Il y avait naguère toujours la part du pauvre,
l’écuelle au bas bout de la table, la porte ouverte,
la paille pour l’étranger.
Je crie pour tous les déplacés, déracinés, déportés,
les zoulous, les aztèques, les indiens, les cajuns, les gens
du grand déménagement.
Je me souviens de l’an quarante
Juin rayonnait sur les blés bleus
Et sur les routes on mourait à foison
Je connais bien le rite des vandales
Les coups de crosse dans les vitres et le brandon
Jeté sur le plancher et le feu comme une vipère qui court
Et la clameur quand les poutres s’effondrent.
J’écris pour les fuyards, les Afghans dans l’anfractuosité
de la montagne, les Iraniens saignés aux quatre membres,
les Vietnamiens accrochés au bordage, les Juifs, dans les ghettos,
les pauvres Noirs écorchés par les chiens, les enfants d’Argentine
arrêtés dans le petit matin blême, tous les incarcérés
des goulags dans la neige.
J’écris pour les fils et les filles du vent, tziganes, manouches,
gitans, gypsies, zingari jetés hors des verdines vertes
et qu’on parque.
Écoutez piétiner les troupeaux des errants
Comme un tambour roulant avant l’appel des morts.
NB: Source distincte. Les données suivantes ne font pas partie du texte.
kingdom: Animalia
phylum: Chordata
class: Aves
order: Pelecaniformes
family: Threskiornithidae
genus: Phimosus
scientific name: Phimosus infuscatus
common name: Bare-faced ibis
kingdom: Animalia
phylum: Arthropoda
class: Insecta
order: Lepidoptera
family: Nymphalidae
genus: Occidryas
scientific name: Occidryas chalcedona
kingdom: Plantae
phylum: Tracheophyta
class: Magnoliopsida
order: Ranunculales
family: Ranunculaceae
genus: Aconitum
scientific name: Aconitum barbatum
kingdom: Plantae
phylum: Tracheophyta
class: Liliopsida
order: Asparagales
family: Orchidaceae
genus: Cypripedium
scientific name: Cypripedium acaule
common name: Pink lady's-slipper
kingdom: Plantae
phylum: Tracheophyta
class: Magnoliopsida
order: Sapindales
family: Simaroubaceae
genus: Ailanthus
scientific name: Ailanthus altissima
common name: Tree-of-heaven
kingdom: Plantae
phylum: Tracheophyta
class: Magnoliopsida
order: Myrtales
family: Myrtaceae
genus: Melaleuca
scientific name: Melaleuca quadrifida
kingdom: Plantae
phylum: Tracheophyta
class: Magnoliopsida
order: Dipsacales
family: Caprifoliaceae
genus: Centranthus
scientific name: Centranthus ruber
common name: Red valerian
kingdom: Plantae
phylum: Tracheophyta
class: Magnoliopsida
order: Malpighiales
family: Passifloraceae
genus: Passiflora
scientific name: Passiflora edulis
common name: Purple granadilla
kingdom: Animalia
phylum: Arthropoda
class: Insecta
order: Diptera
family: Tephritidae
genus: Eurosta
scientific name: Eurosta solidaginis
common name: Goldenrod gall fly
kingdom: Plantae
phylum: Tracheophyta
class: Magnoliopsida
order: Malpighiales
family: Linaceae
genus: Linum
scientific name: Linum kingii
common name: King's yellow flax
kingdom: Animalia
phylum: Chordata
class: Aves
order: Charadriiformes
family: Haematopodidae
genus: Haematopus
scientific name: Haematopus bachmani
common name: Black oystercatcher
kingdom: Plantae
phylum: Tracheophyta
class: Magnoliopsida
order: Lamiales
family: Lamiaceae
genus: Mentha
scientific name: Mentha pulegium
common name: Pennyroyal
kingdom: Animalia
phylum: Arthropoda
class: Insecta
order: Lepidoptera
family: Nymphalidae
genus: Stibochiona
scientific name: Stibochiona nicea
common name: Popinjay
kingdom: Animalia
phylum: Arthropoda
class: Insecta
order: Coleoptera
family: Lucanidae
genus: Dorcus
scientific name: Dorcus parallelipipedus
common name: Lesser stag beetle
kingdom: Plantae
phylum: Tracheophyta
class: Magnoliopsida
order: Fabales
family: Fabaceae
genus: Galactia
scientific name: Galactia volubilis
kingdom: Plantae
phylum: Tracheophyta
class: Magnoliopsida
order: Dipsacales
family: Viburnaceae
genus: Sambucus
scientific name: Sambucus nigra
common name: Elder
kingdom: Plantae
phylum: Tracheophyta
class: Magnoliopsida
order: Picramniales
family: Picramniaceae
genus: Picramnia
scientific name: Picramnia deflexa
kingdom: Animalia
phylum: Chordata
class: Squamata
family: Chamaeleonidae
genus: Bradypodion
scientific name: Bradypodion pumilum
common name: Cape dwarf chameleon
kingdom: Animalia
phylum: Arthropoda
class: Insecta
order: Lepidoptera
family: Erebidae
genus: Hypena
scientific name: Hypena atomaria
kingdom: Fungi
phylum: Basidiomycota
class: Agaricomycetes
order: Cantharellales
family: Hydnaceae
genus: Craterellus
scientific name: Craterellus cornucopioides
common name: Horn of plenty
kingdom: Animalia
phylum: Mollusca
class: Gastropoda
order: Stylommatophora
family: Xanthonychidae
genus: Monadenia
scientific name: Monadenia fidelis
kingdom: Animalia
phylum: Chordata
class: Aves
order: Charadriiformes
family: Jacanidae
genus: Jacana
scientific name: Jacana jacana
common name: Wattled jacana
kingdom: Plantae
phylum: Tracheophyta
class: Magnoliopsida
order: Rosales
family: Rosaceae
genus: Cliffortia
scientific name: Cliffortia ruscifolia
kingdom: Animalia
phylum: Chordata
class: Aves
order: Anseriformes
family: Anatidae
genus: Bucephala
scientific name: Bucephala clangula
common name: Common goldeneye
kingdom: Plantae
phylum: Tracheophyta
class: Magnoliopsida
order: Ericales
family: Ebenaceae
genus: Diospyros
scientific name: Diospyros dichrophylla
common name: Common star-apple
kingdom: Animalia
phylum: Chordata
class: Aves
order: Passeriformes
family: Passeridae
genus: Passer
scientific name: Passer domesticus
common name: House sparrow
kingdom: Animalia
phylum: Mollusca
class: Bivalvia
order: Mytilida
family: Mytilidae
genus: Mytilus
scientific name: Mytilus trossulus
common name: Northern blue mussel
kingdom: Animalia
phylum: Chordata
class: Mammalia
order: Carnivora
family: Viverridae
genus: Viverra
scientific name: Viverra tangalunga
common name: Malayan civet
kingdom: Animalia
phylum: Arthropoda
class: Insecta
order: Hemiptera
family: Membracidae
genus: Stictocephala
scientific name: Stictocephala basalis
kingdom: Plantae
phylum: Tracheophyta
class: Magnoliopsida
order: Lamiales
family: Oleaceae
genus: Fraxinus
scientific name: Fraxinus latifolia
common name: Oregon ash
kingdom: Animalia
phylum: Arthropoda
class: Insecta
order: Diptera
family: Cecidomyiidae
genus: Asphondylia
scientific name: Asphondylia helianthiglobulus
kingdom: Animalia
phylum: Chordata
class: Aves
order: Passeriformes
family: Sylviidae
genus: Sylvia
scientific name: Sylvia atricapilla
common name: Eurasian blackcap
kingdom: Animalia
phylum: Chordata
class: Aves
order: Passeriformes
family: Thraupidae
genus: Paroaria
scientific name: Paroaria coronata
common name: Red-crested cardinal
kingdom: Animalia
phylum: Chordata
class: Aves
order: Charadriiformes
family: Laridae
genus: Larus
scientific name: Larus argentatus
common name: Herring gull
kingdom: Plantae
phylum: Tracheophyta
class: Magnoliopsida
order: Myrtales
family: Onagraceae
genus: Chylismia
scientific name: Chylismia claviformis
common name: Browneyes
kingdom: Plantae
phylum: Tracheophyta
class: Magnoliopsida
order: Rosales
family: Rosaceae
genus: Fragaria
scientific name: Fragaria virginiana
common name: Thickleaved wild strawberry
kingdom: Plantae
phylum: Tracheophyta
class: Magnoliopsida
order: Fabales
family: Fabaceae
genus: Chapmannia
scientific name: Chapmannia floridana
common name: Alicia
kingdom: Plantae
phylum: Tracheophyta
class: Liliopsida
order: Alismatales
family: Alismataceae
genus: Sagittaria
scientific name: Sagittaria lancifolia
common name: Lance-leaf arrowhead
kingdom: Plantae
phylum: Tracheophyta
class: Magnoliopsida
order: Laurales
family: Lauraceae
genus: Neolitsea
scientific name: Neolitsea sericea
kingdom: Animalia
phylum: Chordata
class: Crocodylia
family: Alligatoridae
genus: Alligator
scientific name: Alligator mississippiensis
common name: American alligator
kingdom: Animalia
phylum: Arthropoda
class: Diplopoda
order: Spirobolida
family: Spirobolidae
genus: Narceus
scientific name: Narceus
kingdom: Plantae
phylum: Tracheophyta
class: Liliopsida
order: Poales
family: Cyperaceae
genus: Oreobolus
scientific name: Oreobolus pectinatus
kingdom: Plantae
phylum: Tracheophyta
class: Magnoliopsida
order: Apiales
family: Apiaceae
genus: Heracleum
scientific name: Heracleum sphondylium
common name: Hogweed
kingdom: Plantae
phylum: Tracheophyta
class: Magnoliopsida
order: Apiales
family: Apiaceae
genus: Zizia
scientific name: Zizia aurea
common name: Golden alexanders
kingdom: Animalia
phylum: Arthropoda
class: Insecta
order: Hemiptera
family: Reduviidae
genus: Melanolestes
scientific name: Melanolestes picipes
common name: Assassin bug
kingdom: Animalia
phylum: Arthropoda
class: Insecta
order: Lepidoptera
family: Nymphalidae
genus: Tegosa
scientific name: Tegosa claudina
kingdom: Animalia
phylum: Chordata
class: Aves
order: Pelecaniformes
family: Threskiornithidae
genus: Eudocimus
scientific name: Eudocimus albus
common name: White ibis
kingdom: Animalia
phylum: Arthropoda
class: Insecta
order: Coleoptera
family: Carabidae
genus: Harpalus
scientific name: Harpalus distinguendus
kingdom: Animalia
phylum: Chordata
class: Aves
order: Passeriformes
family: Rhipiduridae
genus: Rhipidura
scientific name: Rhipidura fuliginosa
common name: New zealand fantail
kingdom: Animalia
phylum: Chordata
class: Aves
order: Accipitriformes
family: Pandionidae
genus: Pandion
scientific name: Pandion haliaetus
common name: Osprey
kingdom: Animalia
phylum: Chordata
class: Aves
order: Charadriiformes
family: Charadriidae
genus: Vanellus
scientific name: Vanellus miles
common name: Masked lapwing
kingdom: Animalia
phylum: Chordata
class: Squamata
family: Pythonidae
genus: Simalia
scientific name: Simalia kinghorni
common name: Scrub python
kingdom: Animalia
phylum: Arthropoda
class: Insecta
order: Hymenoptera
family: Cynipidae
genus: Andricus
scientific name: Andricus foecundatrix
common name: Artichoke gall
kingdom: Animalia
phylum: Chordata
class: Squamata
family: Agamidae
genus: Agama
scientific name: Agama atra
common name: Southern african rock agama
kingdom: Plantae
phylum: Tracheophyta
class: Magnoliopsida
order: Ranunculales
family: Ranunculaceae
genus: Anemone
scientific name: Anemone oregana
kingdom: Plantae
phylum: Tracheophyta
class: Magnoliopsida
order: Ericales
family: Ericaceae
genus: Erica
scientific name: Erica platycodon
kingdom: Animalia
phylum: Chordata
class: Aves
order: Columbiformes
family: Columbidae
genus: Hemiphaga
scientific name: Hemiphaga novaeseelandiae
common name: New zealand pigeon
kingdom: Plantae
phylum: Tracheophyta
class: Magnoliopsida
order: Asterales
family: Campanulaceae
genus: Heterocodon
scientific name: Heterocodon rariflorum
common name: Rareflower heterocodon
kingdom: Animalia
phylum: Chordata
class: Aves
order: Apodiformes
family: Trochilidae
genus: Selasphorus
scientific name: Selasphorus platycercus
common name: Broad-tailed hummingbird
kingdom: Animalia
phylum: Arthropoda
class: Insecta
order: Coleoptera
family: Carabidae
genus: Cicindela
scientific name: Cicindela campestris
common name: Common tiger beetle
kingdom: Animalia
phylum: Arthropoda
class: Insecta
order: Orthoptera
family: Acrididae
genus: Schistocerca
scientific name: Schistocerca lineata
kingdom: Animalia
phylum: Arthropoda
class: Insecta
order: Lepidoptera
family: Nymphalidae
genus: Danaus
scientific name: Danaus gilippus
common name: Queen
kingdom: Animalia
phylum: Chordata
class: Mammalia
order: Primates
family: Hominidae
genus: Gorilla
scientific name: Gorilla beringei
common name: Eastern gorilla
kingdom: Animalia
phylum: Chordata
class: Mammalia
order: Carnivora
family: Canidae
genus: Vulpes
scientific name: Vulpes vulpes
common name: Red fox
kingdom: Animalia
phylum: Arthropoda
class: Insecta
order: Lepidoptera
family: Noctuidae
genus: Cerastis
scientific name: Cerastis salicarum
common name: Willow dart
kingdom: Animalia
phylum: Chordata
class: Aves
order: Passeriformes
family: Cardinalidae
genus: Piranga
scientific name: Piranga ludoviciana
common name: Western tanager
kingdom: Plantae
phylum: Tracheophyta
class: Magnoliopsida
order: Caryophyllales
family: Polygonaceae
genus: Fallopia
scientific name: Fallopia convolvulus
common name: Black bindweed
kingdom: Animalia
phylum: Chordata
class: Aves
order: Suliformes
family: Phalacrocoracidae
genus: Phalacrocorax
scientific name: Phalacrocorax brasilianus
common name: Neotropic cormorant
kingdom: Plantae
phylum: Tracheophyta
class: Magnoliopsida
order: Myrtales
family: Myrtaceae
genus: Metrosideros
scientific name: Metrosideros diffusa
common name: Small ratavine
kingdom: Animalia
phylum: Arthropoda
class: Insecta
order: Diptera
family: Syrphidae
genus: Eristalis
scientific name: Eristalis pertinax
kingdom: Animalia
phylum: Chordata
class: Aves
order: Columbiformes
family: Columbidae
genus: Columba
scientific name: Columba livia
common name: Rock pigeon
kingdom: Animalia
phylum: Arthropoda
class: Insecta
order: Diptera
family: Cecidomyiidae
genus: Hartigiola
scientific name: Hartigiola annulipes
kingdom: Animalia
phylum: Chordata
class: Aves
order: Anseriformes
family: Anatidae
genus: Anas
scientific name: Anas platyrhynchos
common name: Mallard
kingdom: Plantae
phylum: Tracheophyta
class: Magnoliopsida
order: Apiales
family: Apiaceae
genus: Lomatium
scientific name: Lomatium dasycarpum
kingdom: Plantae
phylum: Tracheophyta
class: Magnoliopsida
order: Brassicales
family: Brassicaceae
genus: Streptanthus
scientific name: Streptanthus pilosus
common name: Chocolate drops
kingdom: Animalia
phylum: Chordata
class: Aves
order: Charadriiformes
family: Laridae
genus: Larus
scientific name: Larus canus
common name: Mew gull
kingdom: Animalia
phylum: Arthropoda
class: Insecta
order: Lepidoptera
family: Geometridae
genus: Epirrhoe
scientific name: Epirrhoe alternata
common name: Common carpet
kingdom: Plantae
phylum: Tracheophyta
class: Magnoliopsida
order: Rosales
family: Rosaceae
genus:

Ah croyez-moi, la peste fait tache sur le monde !
Quand les chiens faméliques sans niche et sans coussin
aboient à la lune
hurlent à la mort
Il ne faut pas dormir tranquille.
Je crie pour tous les Emmaüs
pour qu’on donne à chacun
son toit, sa hutte, sa natte, son coin,
sa part de feu
Mais qui écoute et qui entend ?
Nantes, 1981.
Yves COSSON (1919-2012).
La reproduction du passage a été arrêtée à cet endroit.